*What to work on:*
From the material below, pull out every line that contains the word "Masterclass".

*Data provided:*

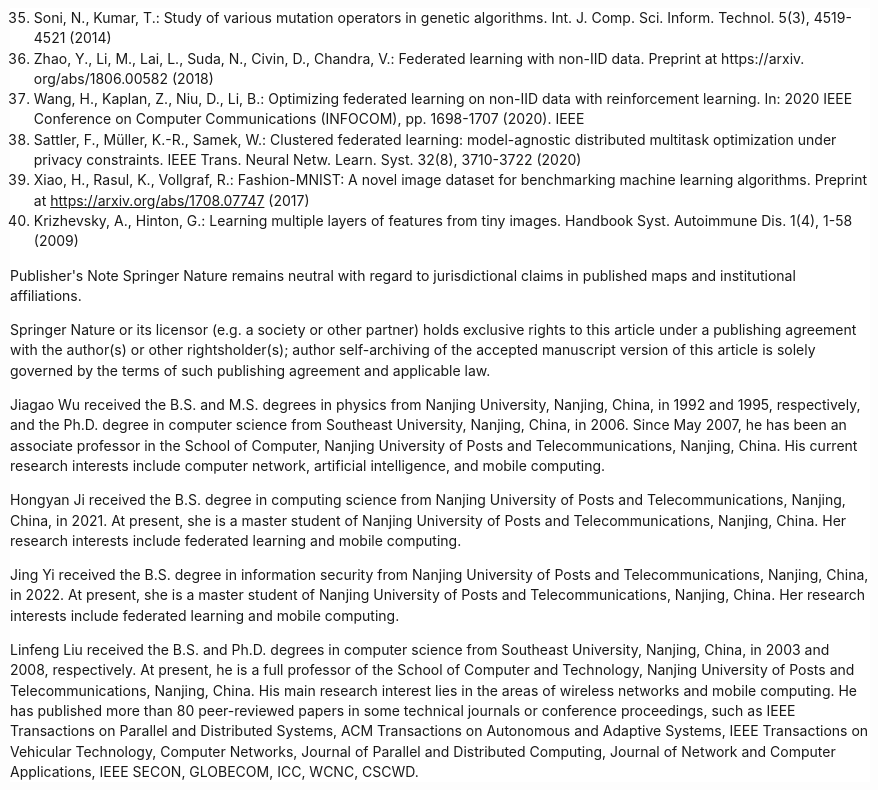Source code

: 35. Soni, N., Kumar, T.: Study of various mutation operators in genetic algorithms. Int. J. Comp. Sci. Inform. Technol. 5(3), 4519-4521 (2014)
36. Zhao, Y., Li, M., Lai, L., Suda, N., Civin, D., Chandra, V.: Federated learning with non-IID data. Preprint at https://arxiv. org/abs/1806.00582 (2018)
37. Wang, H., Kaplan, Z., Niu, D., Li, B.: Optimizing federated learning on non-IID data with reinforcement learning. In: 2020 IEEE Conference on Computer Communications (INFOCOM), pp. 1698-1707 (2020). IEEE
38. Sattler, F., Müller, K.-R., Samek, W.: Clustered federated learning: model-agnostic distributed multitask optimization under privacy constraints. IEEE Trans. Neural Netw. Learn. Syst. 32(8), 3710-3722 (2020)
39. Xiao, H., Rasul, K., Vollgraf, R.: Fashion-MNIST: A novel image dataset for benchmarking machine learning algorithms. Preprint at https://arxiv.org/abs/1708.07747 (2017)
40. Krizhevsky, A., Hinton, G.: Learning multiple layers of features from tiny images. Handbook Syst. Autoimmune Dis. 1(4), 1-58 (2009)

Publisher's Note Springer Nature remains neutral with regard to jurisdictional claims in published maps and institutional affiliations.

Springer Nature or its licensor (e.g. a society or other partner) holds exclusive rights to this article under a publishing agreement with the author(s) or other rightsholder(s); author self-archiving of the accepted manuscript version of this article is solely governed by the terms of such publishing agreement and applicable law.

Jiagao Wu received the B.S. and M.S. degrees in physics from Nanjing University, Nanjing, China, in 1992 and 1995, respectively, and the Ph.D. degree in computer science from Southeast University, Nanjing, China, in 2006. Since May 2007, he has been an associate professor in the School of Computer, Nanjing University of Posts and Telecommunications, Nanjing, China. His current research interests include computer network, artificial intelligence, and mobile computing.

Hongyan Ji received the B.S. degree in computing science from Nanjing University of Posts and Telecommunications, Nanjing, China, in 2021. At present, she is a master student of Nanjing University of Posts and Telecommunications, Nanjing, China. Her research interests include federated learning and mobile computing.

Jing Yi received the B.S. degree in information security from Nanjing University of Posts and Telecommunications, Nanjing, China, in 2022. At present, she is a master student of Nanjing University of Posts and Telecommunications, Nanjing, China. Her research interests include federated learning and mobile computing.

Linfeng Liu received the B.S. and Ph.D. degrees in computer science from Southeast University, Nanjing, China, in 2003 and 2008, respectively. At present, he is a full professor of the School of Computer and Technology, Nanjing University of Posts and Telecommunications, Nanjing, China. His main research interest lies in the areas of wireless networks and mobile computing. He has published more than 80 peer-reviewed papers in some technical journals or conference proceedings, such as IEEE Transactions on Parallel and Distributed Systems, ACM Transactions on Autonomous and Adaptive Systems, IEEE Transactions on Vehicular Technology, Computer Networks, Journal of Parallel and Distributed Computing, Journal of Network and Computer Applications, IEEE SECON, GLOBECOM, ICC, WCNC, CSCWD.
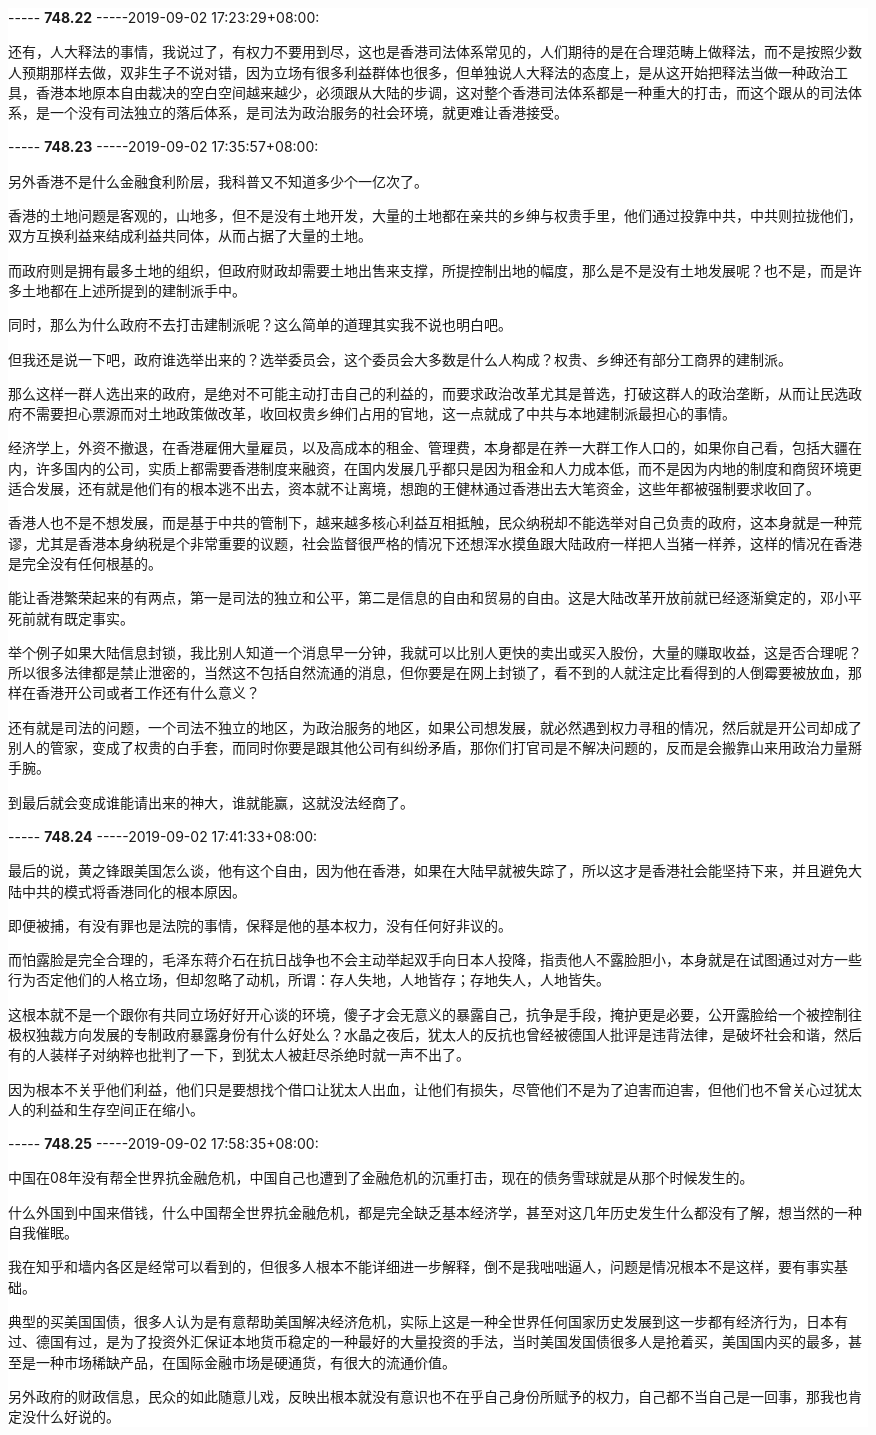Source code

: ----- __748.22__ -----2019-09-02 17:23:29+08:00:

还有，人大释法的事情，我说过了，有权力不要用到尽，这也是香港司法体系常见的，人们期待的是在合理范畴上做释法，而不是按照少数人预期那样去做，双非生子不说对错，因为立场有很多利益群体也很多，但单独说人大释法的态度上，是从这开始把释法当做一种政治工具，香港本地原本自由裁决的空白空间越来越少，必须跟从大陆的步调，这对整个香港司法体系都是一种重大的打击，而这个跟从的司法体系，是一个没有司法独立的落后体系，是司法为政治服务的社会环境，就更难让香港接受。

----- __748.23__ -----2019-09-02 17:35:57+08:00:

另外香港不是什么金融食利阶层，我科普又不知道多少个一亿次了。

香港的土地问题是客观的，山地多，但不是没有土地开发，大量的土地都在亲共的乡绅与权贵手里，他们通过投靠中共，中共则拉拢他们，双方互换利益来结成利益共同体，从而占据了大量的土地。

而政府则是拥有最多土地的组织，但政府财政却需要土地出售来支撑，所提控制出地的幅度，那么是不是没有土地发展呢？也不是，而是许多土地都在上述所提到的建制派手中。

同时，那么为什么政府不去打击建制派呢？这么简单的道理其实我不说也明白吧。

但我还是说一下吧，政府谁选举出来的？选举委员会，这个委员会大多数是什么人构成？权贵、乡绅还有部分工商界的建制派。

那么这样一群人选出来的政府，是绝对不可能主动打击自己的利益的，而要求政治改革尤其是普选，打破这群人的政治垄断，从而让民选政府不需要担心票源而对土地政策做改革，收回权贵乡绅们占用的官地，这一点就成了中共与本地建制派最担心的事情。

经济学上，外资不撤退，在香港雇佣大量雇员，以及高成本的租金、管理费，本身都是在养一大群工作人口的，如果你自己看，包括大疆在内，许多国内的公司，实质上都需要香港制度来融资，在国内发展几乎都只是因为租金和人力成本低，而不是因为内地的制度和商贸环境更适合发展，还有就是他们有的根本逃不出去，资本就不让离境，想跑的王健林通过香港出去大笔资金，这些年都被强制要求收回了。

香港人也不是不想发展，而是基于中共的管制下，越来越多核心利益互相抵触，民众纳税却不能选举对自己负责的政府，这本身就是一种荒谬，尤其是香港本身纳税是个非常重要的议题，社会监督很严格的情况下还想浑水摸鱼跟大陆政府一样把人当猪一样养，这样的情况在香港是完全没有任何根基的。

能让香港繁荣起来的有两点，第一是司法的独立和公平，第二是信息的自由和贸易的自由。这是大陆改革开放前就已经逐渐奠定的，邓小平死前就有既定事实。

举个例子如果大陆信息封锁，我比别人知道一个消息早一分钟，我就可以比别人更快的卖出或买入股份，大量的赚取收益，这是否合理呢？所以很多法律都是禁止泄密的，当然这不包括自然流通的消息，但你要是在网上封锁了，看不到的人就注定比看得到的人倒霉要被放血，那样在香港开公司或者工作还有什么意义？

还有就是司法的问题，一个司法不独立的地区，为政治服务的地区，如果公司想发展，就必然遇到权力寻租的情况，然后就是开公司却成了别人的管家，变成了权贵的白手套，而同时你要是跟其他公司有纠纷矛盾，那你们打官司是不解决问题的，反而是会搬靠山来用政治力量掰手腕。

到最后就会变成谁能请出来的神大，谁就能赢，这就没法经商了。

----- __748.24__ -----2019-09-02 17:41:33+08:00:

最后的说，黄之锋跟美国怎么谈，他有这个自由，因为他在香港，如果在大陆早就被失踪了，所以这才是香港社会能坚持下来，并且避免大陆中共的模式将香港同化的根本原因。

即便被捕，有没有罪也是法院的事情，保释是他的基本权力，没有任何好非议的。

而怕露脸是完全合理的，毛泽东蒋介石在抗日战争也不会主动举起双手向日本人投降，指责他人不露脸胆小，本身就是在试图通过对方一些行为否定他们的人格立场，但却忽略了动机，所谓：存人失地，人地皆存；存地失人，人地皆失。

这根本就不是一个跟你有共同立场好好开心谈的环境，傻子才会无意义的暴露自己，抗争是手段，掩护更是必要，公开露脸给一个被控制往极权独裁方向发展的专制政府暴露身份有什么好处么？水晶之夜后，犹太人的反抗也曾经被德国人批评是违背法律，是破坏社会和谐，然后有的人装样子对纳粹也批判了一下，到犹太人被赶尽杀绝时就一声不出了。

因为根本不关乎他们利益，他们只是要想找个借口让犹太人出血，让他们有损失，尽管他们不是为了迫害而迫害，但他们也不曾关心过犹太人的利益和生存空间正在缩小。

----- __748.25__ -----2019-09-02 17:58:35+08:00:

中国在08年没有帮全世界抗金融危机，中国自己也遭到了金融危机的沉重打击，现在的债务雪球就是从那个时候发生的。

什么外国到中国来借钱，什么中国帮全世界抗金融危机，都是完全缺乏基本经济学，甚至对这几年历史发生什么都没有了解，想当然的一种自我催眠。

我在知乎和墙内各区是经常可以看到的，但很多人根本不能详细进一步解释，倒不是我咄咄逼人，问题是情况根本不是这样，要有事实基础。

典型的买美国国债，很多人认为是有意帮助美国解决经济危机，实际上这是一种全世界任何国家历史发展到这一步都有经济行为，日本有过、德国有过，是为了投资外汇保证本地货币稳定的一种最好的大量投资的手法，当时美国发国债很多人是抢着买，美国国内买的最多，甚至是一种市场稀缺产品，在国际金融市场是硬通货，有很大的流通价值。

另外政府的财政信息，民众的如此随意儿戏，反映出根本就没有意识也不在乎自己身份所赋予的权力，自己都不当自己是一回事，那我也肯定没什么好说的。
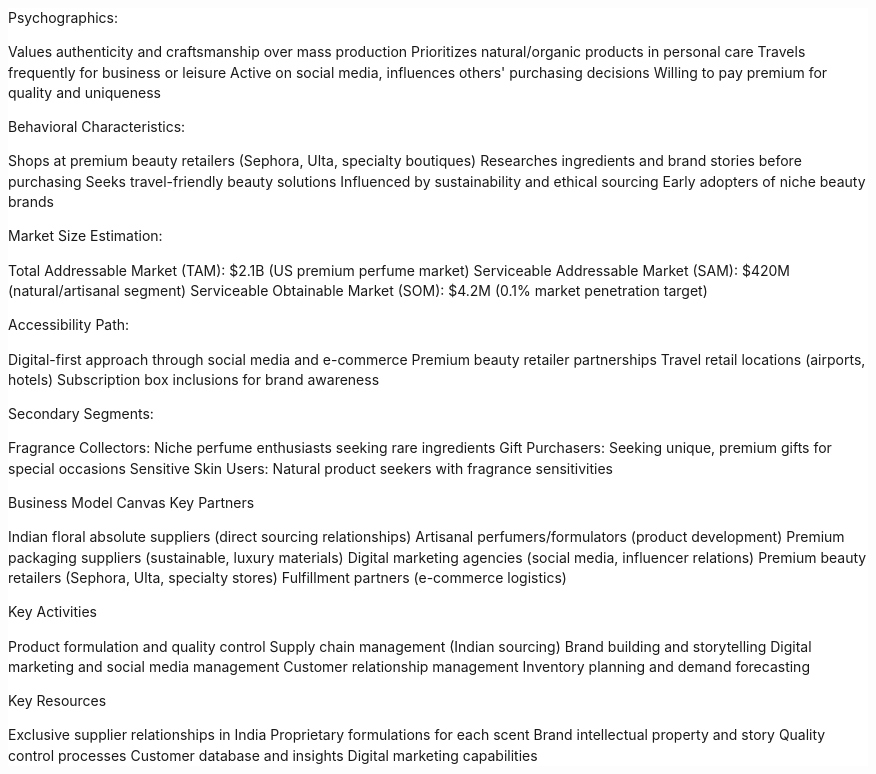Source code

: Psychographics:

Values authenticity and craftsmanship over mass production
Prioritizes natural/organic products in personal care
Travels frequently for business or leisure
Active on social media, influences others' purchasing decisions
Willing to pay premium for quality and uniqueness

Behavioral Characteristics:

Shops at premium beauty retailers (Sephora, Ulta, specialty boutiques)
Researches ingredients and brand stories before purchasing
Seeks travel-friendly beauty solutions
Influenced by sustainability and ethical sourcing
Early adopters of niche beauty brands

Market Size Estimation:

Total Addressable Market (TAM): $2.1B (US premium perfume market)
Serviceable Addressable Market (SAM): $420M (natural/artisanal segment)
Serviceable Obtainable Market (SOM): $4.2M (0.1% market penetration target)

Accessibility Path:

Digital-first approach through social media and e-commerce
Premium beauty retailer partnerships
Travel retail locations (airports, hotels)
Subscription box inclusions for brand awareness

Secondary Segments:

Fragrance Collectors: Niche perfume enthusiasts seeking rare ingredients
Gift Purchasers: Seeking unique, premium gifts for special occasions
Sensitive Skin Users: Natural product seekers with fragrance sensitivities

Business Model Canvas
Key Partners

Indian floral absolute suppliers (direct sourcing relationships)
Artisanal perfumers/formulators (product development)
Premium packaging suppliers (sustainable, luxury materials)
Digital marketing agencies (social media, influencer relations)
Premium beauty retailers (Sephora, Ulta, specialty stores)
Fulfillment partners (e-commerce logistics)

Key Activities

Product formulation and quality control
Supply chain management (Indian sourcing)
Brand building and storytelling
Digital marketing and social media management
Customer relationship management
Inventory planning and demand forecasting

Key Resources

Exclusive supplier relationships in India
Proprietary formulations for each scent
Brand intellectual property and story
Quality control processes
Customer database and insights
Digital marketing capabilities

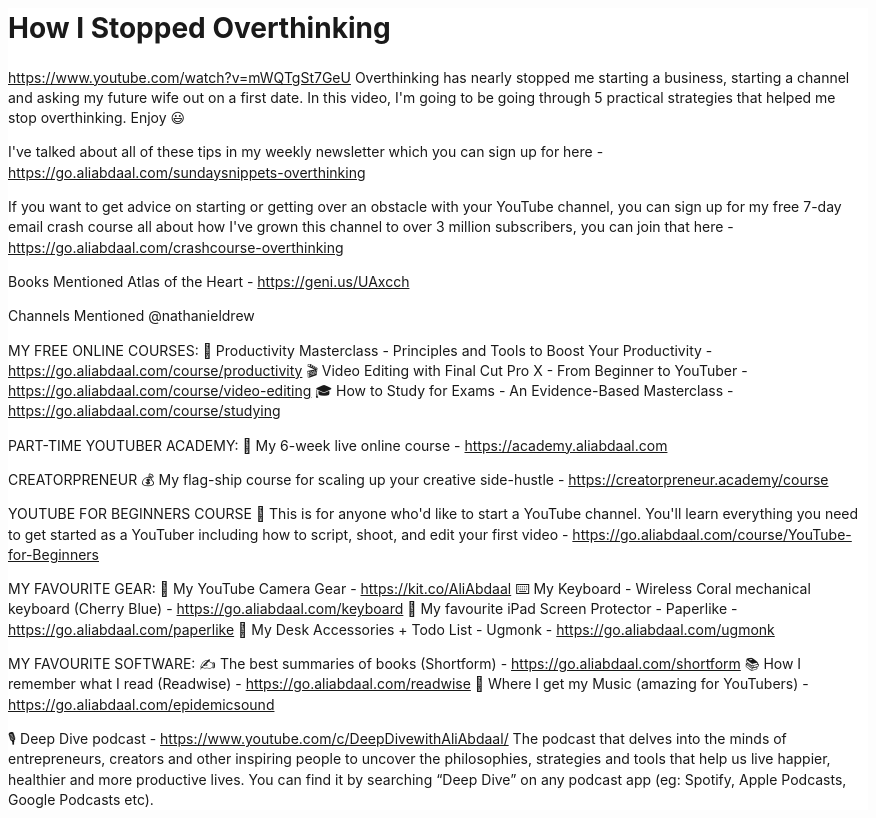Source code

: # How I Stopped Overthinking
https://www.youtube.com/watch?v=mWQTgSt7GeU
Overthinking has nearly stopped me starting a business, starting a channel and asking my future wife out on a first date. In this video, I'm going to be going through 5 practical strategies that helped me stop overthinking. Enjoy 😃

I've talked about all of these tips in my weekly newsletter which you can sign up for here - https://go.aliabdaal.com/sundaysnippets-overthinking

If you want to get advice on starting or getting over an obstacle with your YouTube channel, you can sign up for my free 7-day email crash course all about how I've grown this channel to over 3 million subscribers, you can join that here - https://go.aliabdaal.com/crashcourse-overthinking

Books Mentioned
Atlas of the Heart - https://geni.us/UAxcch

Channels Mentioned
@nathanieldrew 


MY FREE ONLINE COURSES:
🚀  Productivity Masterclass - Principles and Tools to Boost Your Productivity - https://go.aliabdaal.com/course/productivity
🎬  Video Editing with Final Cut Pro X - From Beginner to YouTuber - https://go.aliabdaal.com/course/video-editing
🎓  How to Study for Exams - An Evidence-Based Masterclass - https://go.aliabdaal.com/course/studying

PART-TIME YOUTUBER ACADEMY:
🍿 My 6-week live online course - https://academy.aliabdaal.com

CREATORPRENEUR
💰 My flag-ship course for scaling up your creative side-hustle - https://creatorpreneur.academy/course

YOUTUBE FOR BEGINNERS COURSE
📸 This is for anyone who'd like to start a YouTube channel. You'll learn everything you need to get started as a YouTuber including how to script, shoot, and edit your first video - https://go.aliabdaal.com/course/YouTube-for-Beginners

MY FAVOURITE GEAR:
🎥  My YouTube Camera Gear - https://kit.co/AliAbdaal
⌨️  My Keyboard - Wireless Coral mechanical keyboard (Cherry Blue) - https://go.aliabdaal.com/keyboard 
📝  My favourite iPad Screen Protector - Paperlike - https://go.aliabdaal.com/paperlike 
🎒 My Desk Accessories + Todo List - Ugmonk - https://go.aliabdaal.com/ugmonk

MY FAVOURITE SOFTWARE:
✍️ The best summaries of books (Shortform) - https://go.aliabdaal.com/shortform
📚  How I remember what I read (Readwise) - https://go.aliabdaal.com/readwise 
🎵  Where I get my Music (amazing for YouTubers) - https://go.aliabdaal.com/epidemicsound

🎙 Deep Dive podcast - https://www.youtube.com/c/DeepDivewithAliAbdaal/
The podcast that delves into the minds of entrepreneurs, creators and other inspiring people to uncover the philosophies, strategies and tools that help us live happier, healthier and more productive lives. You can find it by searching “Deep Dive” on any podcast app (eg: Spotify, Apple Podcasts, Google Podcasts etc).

*Response below:*
🚀  Productivity Masterclass - Principles and Tools to Boost Your Productivity - https://go.aliabdaal.com/course/productivity
🎓  How to Study for Exams - An Evidence-Based Masterclass - https://go.aliabdaal.com/course/studying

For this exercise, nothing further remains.